▶ _Task statement_:
Every entry below should be restated word for word, except for its images.
----------
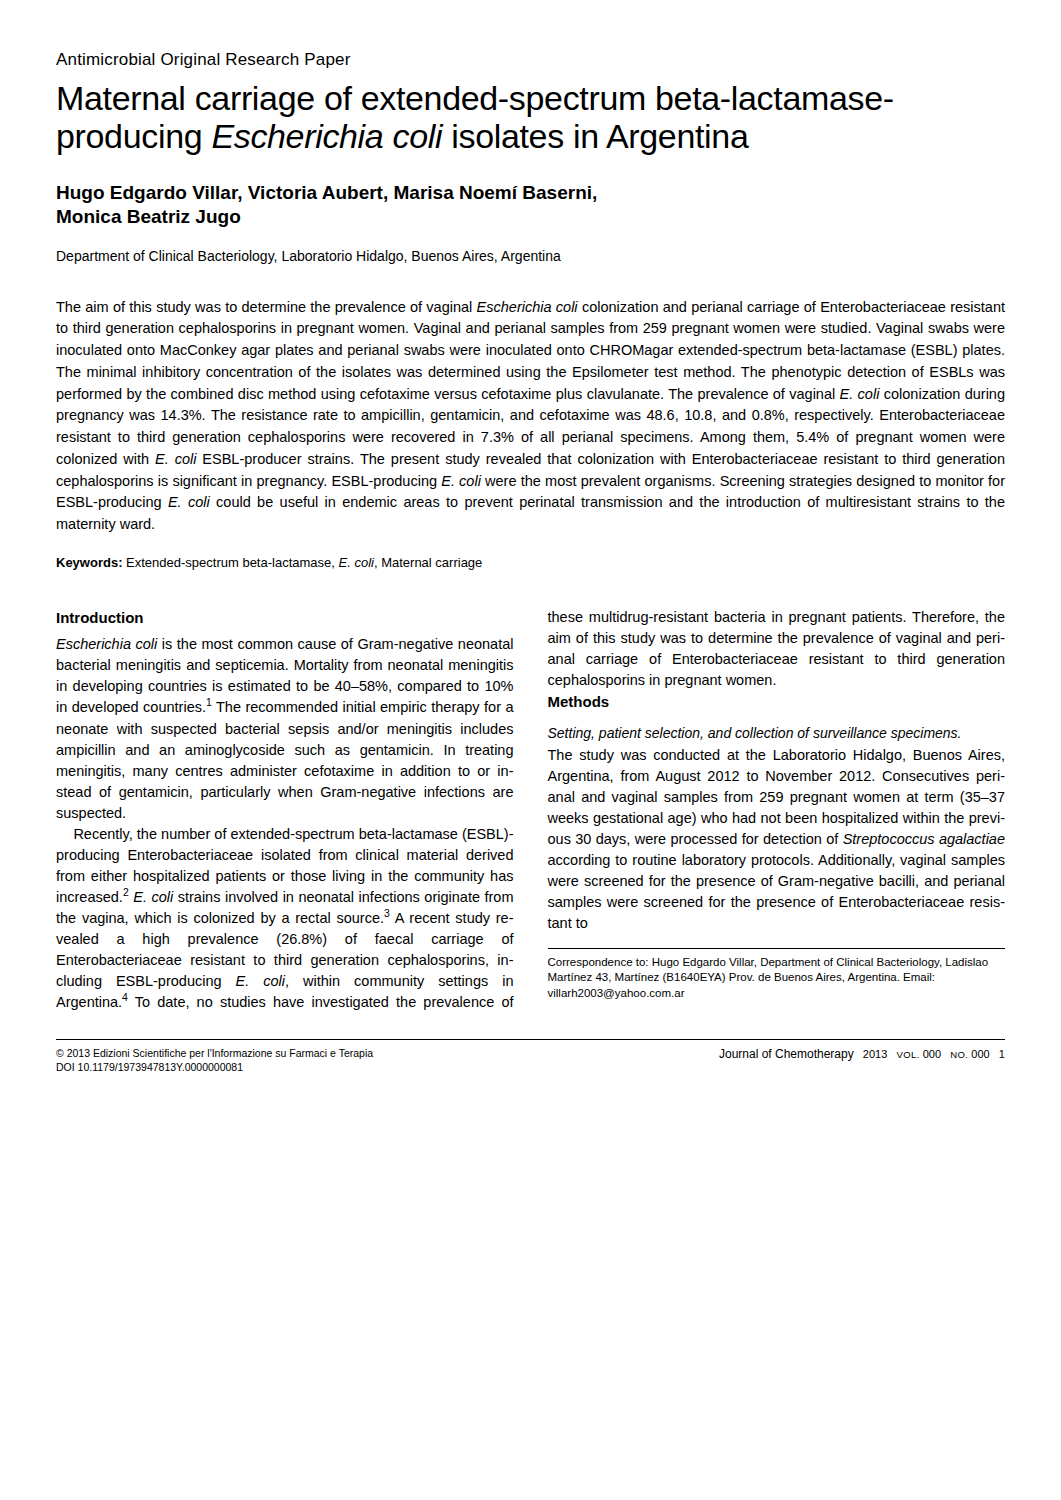Antimicrobial Original Research Paper
Maternal carriage of extended-spectrum beta-lactamase-producing Escherichia coli isolates in Argentina
Hugo Edgardo Villar, Victoria Aubert, Marisa Noemí Baserni,
Monica Beatriz Jugo
Department of Clinical Bacteriology, Laboratorio Hidalgo, Buenos Aires, Argentina
The aim of this study was to determine the prevalence of vaginal Escherichia coli colonization and perianal carriage of Enterobacteriaceae resistant to third generation cephalosporins in pregnant women. Vaginal and perianal samples from 259 pregnant women were studied. Vaginal swabs were inoculated onto MacConkey agar plates and perianal swabs were inoculated onto CHROMagar extended-spectrum beta-lactamase (ESBL) plates. The minimal inhibitory concentration of the isolates was determined using the Epsilometer test method. The phenotypic detection of ESBLs was performed by the combined disc method using cefotaxime versus cefotaxime plus clavulanate. The prevalence of vaginal E. coli colonization during pregnancy was 14.3%. The resistance rate to ampicillin, gentamicin, and cefotaxime was 48.6, 10.8, and 0.8%, respectively. Enterobacteriaceae resistant to third generation cephalosporins were recovered in 7.3% of all perianal specimens. Among them, 5.4% of pregnant women were colonized with E. coli ESBL-producer strains. The present study revealed that colonization with Enterobacteriaceae resistant to third generation cephalosporins is significant in pregnancy. ESBL-producing E. coli were the most prevalent organisms. Screening strategies designed to monitor for ESBL-producing E. coli could be useful in endemic areas to prevent perinatal transmission and the introduction of multiresistant strains to the maternity ward.
Keywords: Extended-spectrum beta-lactamase, E. coli, Maternal carriage
Introduction
Escherichia coli is the most common cause of Gram-negative neonatal bacterial meningitis and septicemia. Mortality from neonatal meningitis in developing countries is estimated to be 40–58%, compared to 10% in developed countries.1 The recommended initial empiric therapy for a neonate with suspected bacterial sepsis and/or meningitis includes ampicillin and an aminoglycoside such as gentamicin. In treating meningitis, many centres administer cefotaxime in addition to or instead of gentamicin, particularly when Gram-negative infections are suspected.
Recently, the number of extended-spectrum beta-lactamase (ESBL)-producing Enterobacteriaceae isolated from clinical material derived from either hospitalized patients or those living in the community has increased.2 E. coli strains involved in neonatal infections originate from the vagina, which is colonized by a rectal source.3 A recent study revealed a high prevalence (26.8%) of faecal carriage of Enterobacteriaceae resistant to third generation cephalosporins, including ESBL-producing E. coli, within community settings in Argentina.4 To date, no studies have investigated the prevalence of these multidrug-resistant bacteria in pregnant patients. Therefore, the aim of this study was to determine the prevalence of vaginal and perianal carriage of Enterobacteriaceae resistant to third generation cephalosporins in pregnant women.
Methods
Setting, patient selection, and collection of surveillance specimens.
The study was conducted at the Laboratorio Hidalgo, Buenos Aires, Argentina, from August 2012 to November 2012. Consecutives perianal and vaginal samples from 259 pregnant women at term (35–37 weeks gestational age) who had not been hospitalized within the previous 30 days, were processed for detection of Streptococcus agalactiae according to routine laboratory protocols. Additionally, vaginal samples were screened for the presence of Gram-negative bacilli, and perianal samples were screened for the presence of Enterobacteriaceae resistant to
Correspondence to: Hugo Edgardo Villar, Department of Clinical Bacteriology, Ladislao Martínez 43, Martínez (B1640EYA) Prov. de Buenos Aires, Argentina. Email: villarh2003@yahoo.com.ar
© 2013 Edizioni Scientifiche per l'Informazione su Farmaci e Terapia
DOI 10.1179/1973947813Y.0000000081
Journal of Chemotherapy 2013 VOL. 000 NO. 000 1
----------
▶ _Response_:
Antimicrobial Original Research Paper
Maternal carriage of extended-spectrum beta-lactamase-producing Escherichia coli isolates in Argentina
Hugo Edgardo Villar, Victoria Aubert, Marisa Noemí Baserni,
Monica Beatriz Jugo
Department of Clinical Bacteriology, Laboratorio Hidalgo, Buenos Aires, Argentina
The aim of this study was to determine the prevalence of vaginal Escherichia coli colonization and perianal carriage of Enterobacteriaceae resistant to third generation cephalosporins in pregnant women. Vaginal and perianal samples from 259 pregnant women were studied. Vaginal swabs were inoculated onto MacConkey agar plates and perianal swabs were inoculated onto CHROMagar extended-spectrum beta-lactamase (ESBL) plates. The minimal inhibitory concentration of the isolates was determined using the Epsilometer test method. The phenotypic detection of ESBLs was performed by the combined disc method using cefotaxime versus cefotaxime plus clavulanate. The prevalence of vaginal E. coli colonization during pregnancy was 14.3%. The resistance rate to ampicillin, gentamicin, and cefotaxime was 48.6, 10.8, and 0.8%, respectively. Enterobacteriaceae resistant to third generation cephalosporins were recovered in 7.3% of all perianal specimens. Among them, 5.4% of pregnant women were colonized with E. coli ESBL-producer strains. The present study revealed that colonization with Enterobacteriaceae resistant to third generation cephalosporins is significant in pregnancy. ESBL-producing E. coli were the most prevalent organisms. Screening strategies designed to monitor for ESBL-producing E. coli could be useful in endemic areas to prevent perinatal transmission and the introduction of multiresistant strains to the maternity ward.
Keywords: Extended-spectrum beta-lactamase, E. coli, Maternal carriage
Introduction
Escherichia coli is the most common cause of Gram-negative neonatal bacterial meningitis and septicemia. Mortality from neonatal meningitis in developing countries is estimated to be 40–58%, compared to 10% in developed countries.1 The recommended initial empiric therapy for a neonate with suspected bacterial sepsis and/or meningitis includes ampicillin and an aminoglycoside such as gentamicin. In treating meningitis, many centres administer cefotaxime in addition to or instead of gentamicin, particularly when Gram-negative infections are suspected.
Recently, the number of extended-spectrum beta-lactamase (ESBL)-producing Enterobacteriaceae isolated from clinical material derived from either hospitalized patients or those living in the community has increased.2 E. coli strains involved in neonatal infections originate from the vagina, which is colonized by a rectal source.3 A recent study revealed a high prevalence (26.8%) of faecal carriage of Enterobacteriaceae resistant to third generation cephalosporins, including ESBL-producing E. coli, within community settings in Argentina.4 To date, no studies have investigated the prevalence of these multidrug-resistant bacteria in pregnant patients. Therefore, the aim of this study was to determine the prevalence of vaginal and perianal carriage of Enterobacteriaceae resistant to third generation cephalosporins in pregnant women.
Methods
Setting, patient selection, and collection of surveillance specimens.
The study was conducted at the Laboratorio Hidalgo, Buenos Aires, Argentina, from August 2012 to November 2012. Consecutives perianal and vaginal samples from 259 pregnant women at term (35–37 weeks gestational age) who had not been hospitalized within the previous 30 days, were processed for detection of Streptococcus agalactiae according to routine laboratory protocols. Additionally, vaginal samples were screened for the presence of Gram-negative bacilli, and perianal samples were screened for the presence of Enterobacteriaceae resistant to
Correspondence to: Hugo Edgardo Villar, Department of Clinical Bacteriology, Ladislao Martínez 43, Martínez (B1640EYA) Prov. de Buenos Aires, Argentina. Email: villarh2003@yahoo.com.ar
© 2013 Edizioni Scientifiche per l'Informazione su Farmaci e Terapia
DOI 10.1179/1973947813Y.0000000081
Journal of Chemotherapy 2013 VOL. 000 NO. 000 1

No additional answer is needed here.